● What you have to do
An exact restatement of the entire listing is needed, excluding all images.
--- Data Enclosed Below ---
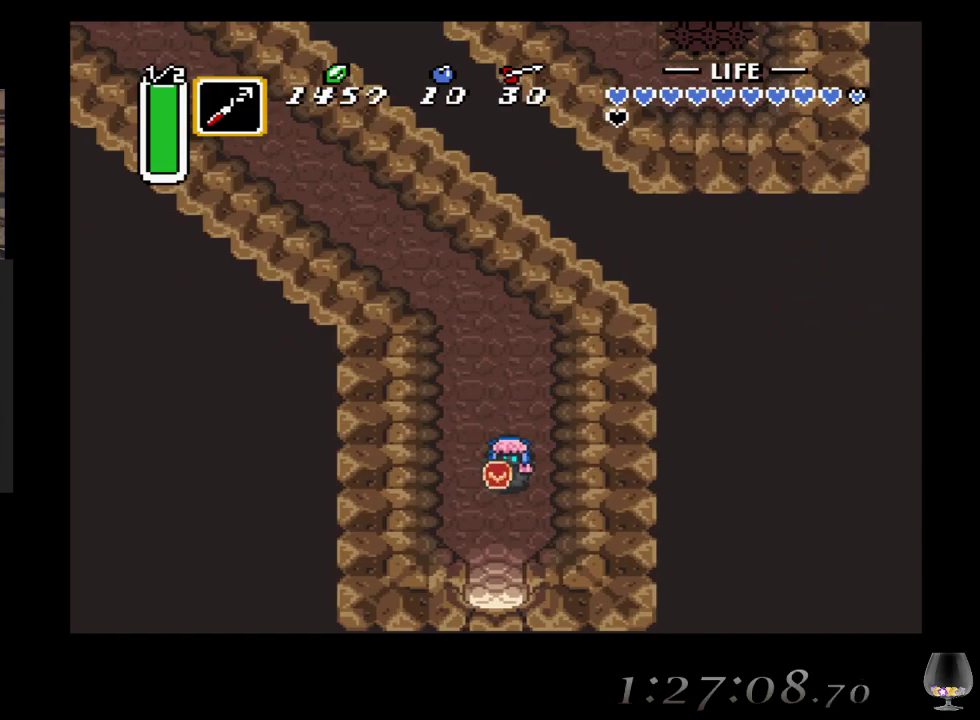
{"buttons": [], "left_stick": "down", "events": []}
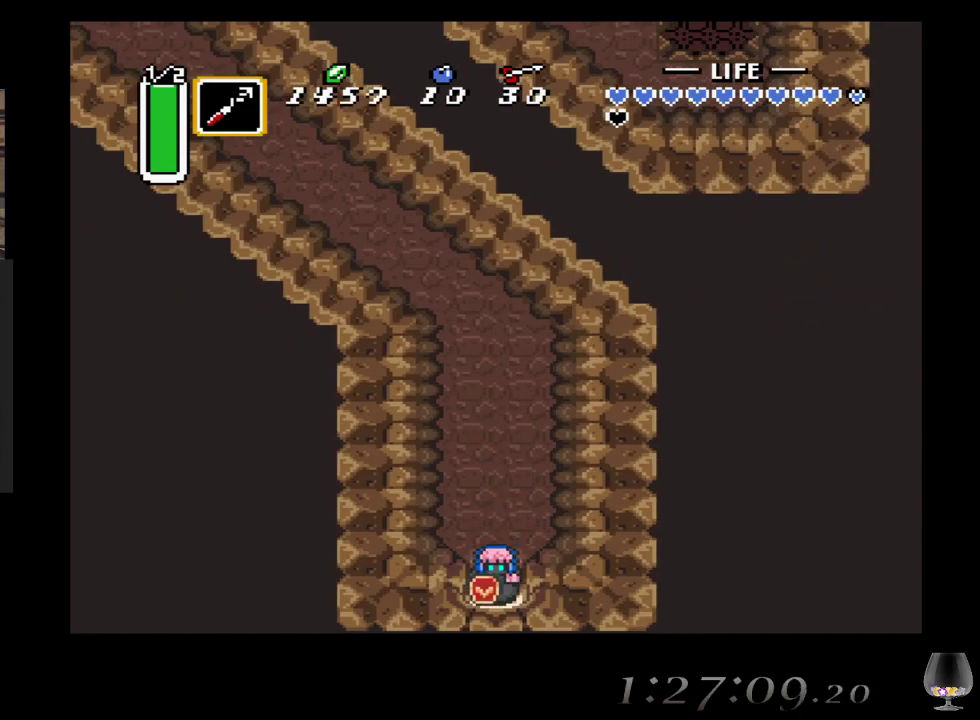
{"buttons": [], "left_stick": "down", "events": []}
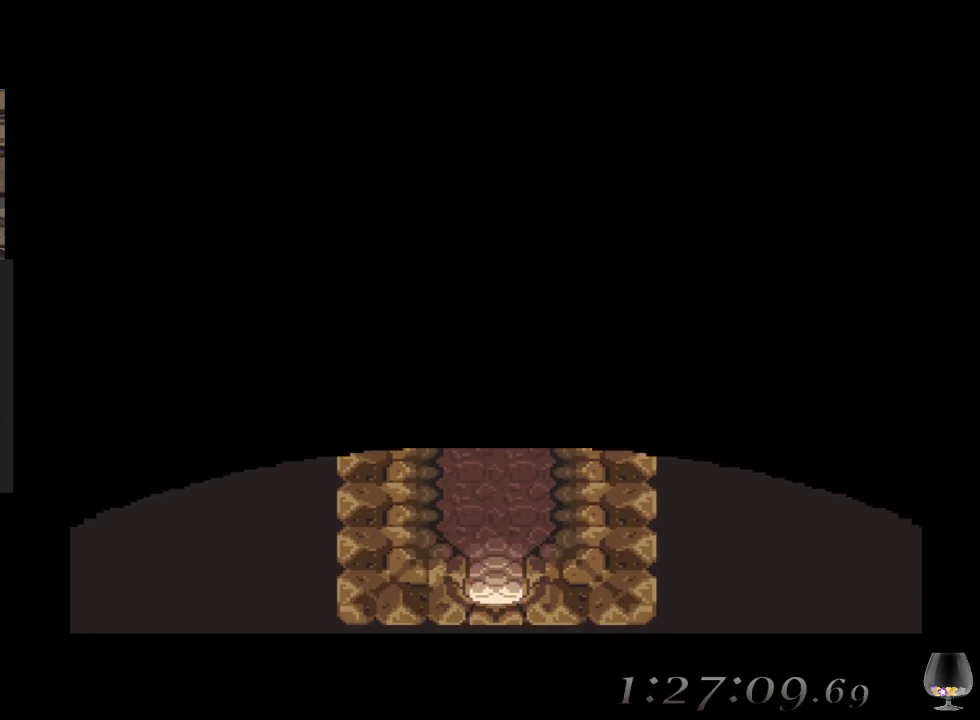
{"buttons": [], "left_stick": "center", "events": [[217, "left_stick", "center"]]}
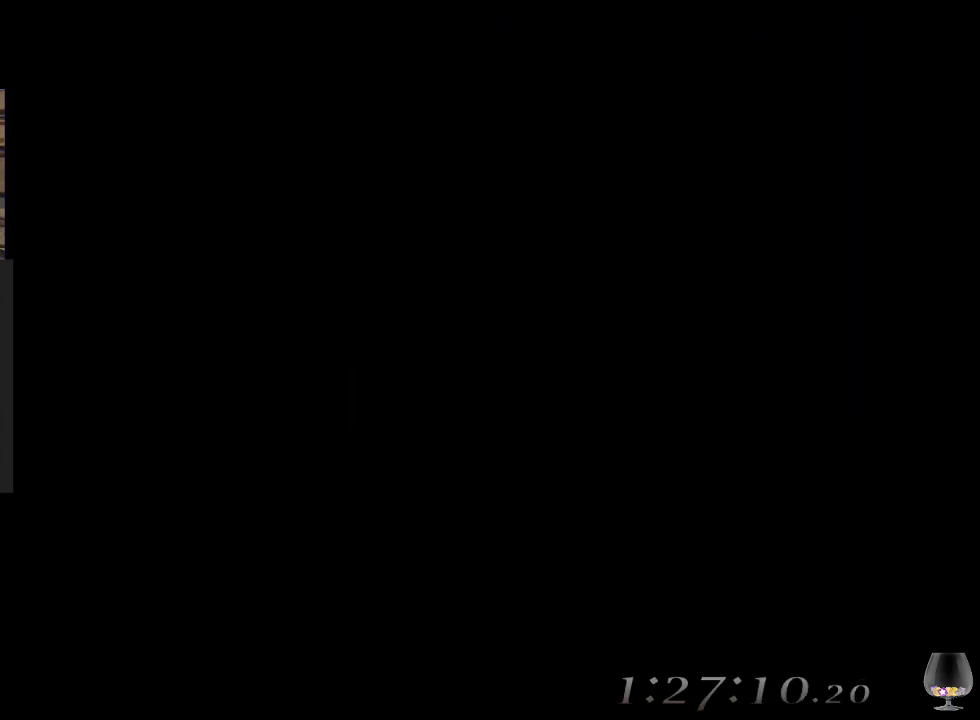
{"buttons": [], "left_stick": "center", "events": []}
--- End of Enclosed Data ---
● Written solution
{"buttons": [], "left_stick": "down", "events": []}
{"buttons": [], "left_stick": "down", "events": []}
{"buttons": [], "left_stick": "center", "events": [[217, "left_stick", "center"]]}
{"buttons": [], "left_stick": "center", "events": []}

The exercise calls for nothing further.